SOURCE TEXT
━━━━━━━━━━
Numerous alternatives have been developed to the Bonferroni correction. Popular corrections include Fisher LSD, Tukey's HSD, Duncan’s New Multiple Range Test and Newmann-Keulls (S-N-K).^[1] The different corrections often lead to different results. With the example we have been discussing, Tukey's HSD finds two comparisons significant, Newmann-Keulls (S-N-K) finds three, Duncan’s New Multiple Range Test finds four and and Fisher LSD finds six.

In general, these tests have superior power to the Bonferroni correction. However, most of these tests are only applicable when comparing one numeric variable between multiple independent groups. That is, while the Bonferroni correction assumes independence, it can still be applied when this assumption is not met. However, most of the traditional alternatives to the Bonferroni correction can only be computed when comparing one numeric variable between multiple groups. Although these traditional corrections can be modified to deal with comparisons of proportions, they generally cannot be modified to deal with multiple response data and they are thus inapplicable to much of survey analysis. Furthermore, these corrections can generally not be employed with exception tests. Consequently, these alternatives tend only to be used in quite specialized areas (e.g., psychology experiments and sensory research), as in the more general survey analysis there is little merit in adopting a multiple comparison procedure that can only be used some of the time.
━━━━━━━━━━
EXCERPTED RECORDS
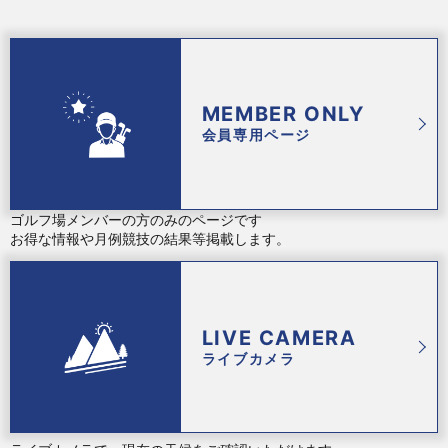
MEMBER ONLY
会員専用ページ
ゴルフ場メンバーの方のみのページです
お得な情報や月例競技の結果等掲載します。
LIVE CAMERA
ライブカメラ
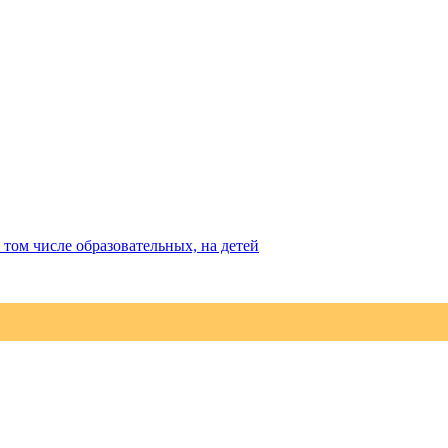
том числе образовательных, на детей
━━━━━━━━━━
JOB 1
In the text on alternatives to the Bonferroni correction:
(a) In the example discussed, which correction finds six comparisons significant?
(b) Which kind of data can the traditional corrections generally not be modified to handle?
(c) In which specialized areas do these alternatives tend to be used?
JOB 2
Can you carry on the text on alternatives to the Bonferroni correction from its last sentence?

ANSWER 1
(a) Fisher LSD
(b) Multiple response data
(c) Psychology experiments and sensory research

ANSWER 2
False Discovery Rate correction

The Bonferroni correction, which uses a cut-off of α / m where α is the significance level and m is the number of tests, is computed using the assumption that the null hypothesis is correct for all the tests. However, when the assumption is not met, the correction itself is incorrect.

The table below orders all of the p-values from lowest to highest. The smallest p-value is 0.0002 and this is below the Bonferroni cut-off of 0.00244 so we conclude it is significant. The next smallest p-value of 0.0020 is also below the Bonferroni cut-off so it is also concluded to be significant. However, the third smallest p-value of 0.0043 is greater than the cut-off which means that when applying the Bonferroni correction we conclude that it is not significant. However, this is faulty logic. If we believe that the first two smallest p-values indicate that the differences being tested are real, we have already come to a conclusion that the underlying assumption of the Bonferroni correction is false (i.e., we have determined that we do not believe that the null hypothesis is true for the first two corrections). Consequently, when computing the correction we should at the least ignore the first two comparisons, resulting in a revised cut-off of 0.05/(21-2)=0.00263.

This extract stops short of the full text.